Dataset records
────────

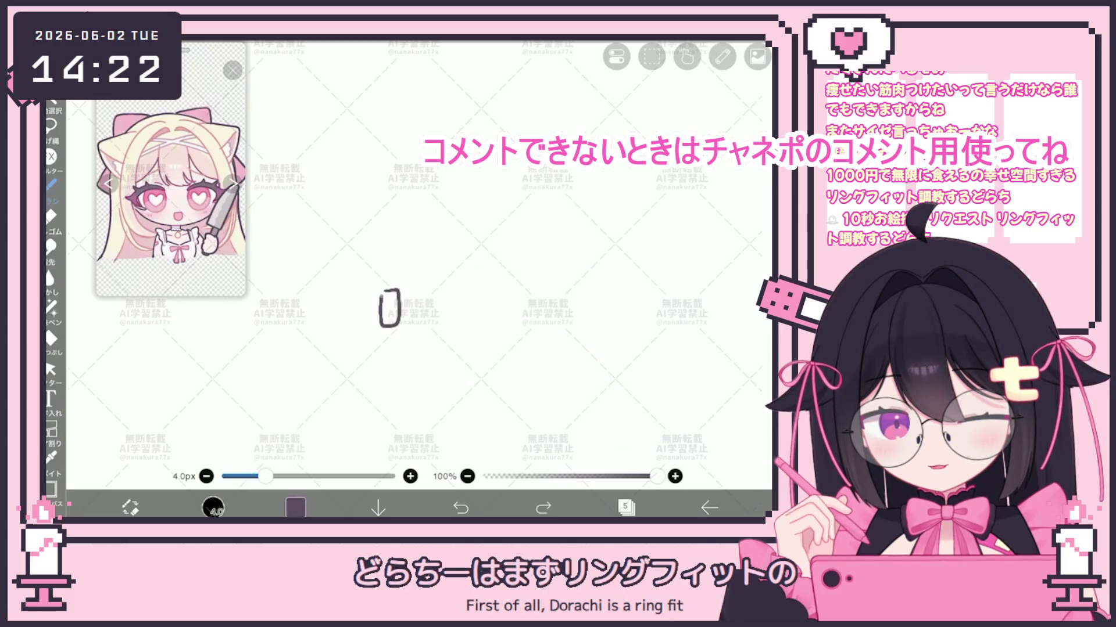
mouse_move(395, 276)
mouse_down()
mouse_move(459, 272)
mouse_move(465, 316)
mouse_up()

────────

From the first line to the last, set down the records word for word and drop the images.

#### Answer for this exercise:
mouse_move(395, 276)
mouse_down()
mouse_move(459, 272)
mouse_move(465, 316)
mouse_up()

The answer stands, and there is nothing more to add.